----- Information -----

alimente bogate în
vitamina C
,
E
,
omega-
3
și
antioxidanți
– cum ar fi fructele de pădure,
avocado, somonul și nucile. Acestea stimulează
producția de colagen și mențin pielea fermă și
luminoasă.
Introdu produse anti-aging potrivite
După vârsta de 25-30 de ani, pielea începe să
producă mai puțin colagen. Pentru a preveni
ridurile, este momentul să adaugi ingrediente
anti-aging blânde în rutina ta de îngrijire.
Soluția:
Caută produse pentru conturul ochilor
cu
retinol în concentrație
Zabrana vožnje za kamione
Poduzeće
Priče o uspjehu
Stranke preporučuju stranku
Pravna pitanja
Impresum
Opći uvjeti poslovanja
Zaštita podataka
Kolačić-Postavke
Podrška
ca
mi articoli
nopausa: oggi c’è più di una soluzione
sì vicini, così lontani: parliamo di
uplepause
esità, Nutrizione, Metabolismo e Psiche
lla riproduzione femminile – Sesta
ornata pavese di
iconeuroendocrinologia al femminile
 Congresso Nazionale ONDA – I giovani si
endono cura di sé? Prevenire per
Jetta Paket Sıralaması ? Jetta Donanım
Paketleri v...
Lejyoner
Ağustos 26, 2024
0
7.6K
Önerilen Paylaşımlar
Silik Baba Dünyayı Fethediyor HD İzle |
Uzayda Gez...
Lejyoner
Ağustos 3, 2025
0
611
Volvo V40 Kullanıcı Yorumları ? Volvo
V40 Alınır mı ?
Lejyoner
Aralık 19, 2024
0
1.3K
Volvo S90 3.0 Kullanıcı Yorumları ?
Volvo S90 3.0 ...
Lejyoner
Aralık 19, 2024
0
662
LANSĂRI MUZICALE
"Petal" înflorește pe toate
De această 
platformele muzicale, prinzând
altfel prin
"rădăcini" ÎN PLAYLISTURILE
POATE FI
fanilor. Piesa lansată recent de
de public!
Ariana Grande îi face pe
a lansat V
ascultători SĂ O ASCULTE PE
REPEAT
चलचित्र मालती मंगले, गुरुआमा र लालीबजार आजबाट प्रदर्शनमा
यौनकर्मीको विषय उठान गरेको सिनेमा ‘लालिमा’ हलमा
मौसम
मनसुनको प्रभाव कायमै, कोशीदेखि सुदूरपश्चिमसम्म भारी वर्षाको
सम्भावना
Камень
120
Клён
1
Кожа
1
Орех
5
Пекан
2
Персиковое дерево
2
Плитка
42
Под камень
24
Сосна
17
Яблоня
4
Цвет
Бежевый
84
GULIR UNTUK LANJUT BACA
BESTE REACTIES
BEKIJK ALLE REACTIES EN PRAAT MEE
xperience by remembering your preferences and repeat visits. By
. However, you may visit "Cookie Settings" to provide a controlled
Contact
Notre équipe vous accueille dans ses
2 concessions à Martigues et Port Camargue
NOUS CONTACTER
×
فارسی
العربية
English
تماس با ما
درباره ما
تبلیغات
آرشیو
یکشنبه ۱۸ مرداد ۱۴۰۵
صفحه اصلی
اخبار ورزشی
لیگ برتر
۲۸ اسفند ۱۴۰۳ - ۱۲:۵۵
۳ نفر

-----

• **What to work on**: Retype the lines above, beginning with the first one and going on through the line that contains "retinol în concentrație".

• **Solution to this task**:
alimente bogate în
vitamina C
,
E
,
omega-
3
și
antioxidanți
– cum ar fi fructele de pădure,
avocado, somonul și nucile. Acestea stimulează
producția de colagen și mențin pielea fermă și
luminoasă.
Introdu produse anti-aging potrivite
După vârsta de 25-30 de ani, pielea începe să
producă mai puțin colagen. Pentru a preveni
ridurile, este momentul să adaugi ingrediente
anti-aging blânde în rutina ta de îngrijire.
Soluția:
Caută produse pentru conturul ochilor
cu
retinol în concentrație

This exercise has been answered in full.